Kathryn Zurek on a Surprising Twist in the Long Hunt for Dark Matter
This image shows the galaxy cluster Abell 1689, with the mass distribution of the dark matter in the gravitational lens overlaid (in purple). Credit: NASA/ESA
by Andrew Moseman
Two decades after Kathryn Zurek first joined the hunt for dark matter, we know a lot more about what we don’t know about the hidden side of the universe.
Zurek, a Caltech professor of theoretical physics, began her work at a time when dark matter physicists were focused on the weak force — which, despite its name, is stronger than gravity. This force appeared to be the key to unlocking the secrets of dark matter, the mysterious stuff whose gravitational effects can be observed and measured but which doesn’t seem to interact with the ordinary forms of matter we’re familiar with.
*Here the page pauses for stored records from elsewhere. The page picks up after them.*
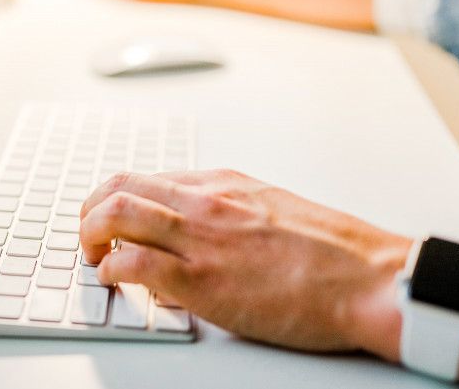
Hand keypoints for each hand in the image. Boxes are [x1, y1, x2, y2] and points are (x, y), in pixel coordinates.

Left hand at [79, 170, 410, 359]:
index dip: (118, 197)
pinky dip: (110, 271)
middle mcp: (205, 201)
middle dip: (91, 208)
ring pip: (115, 214)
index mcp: (224, 184)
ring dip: (89, 234)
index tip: (111, 216)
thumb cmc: (334, 253)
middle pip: (120, 186)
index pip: (148, 178)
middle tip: (88, 232)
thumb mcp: (274, 213)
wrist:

Zurek wasn’t convinced that an explanation would come from the weak force—to the point that she made a bet with another researcher, Dan Hooper of the University of Wisconsin–Madison, that an explanation for what dark matter is made of would not be soon in arriving. As she writes in a new Scientific American article, “Dark Matter Might Lurk in Its Own Shadow World,” she now feels that no one particle will explain this shrouded phenomenon.
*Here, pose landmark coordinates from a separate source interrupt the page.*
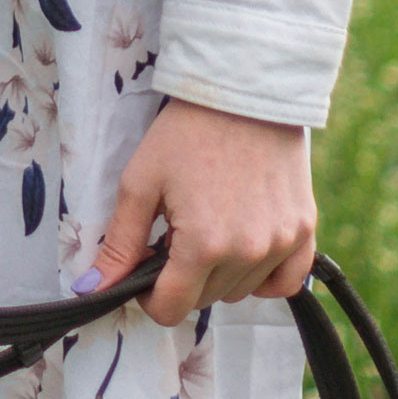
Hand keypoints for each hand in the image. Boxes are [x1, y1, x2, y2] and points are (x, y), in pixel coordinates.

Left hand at [84, 99, 314, 327]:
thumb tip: (92, 290)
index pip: (171, 308)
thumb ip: (119, 242)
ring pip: (241, 291)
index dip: (149, 297)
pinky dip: (263, 276)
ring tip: (208, 224)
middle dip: (182, 277)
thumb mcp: (141, 181)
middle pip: (205, 299)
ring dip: (220, 273)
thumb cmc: (185, 132)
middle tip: (175, 232)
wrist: (242, 90)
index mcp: (203, 245)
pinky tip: (244, 246)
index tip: (144, 270)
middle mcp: (247, 253)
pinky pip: (284, 282)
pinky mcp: (305, 231)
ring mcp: (282, 244)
The past three decades of the search for dark matter have been characterized by null results. For most of that time, researchers have been looking for a single particle to explain dark matter.
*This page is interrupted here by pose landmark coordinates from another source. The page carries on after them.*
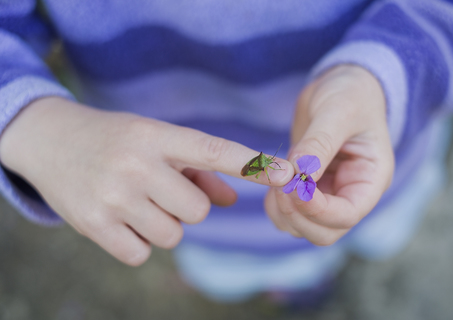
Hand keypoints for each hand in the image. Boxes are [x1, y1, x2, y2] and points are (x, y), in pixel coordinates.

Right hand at [0, 97, 293, 264]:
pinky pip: (142, 253)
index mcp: (156, 136)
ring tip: (139, 202)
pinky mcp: (93, 225)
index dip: (252, 164)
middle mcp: (136, 164)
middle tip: (162, 190)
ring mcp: (113, 196)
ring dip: (164, 224)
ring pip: (174, 234)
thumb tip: (234, 202)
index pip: (213, 151)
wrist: (51, 141)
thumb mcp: (156, 141)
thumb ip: (199, 170)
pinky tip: (121, 219)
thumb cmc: (118, 140)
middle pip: (199, 210)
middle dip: (189, 206)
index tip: (287, 174)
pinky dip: (138, 242)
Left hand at [265, 65, 394, 244]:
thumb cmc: (351, 94)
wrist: (342, 86)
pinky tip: (272, 183)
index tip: (293, 185)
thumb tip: (297, 176)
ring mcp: (329, 194)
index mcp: (370, 179)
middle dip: (298, 215)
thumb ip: (319, 144)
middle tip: (280, 186)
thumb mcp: (338, 112)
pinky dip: (277, 207)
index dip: (317, 208)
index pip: (346, 215)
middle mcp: (351, 194)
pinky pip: (290, 214)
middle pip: (325, 232)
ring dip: (284, 212)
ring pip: (304, 228)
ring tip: (275, 180)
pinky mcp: (309, 189)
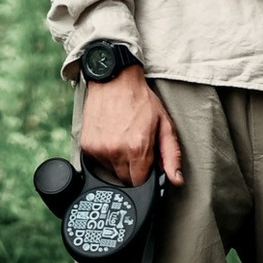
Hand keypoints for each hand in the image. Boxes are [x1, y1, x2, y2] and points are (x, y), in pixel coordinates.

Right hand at [79, 66, 182, 186]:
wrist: (114, 79)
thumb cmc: (140, 99)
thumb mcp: (164, 124)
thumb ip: (171, 155)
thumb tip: (176, 179)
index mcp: (137, 148)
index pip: (141, 183)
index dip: (146, 175)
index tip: (148, 164)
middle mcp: (115, 151)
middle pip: (125, 179)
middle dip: (133, 168)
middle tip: (136, 147)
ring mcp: (98, 149)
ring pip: (111, 171)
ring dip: (118, 162)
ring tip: (123, 139)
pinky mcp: (86, 146)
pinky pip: (98, 162)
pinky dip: (105, 154)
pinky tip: (111, 137)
Yet dark matter might not be one particular particle—it may be a whole hidden sector of dark particles and forces. In this dark sector, particles would interact through their own independent forces and dynamics, creating a hidden world of cosmology running parallel to our own. There could be dark atoms—made of dark protons, dark neutrons and dark electrons—held together by a dark version of electromagnetism. The carriers of this force, the dark photons, might (unlike our photons) have mass, allowing huge dark atomic nuclei—so-called nuggets—to form. And the totally different dynamics of dark matter in this dark sector would have different effects on the evolution of normal matter throughout time. The interactions of nuggets in galaxies could help form supermassive black holes in the centers of galaxies, causing them to grow larger than they otherwise would.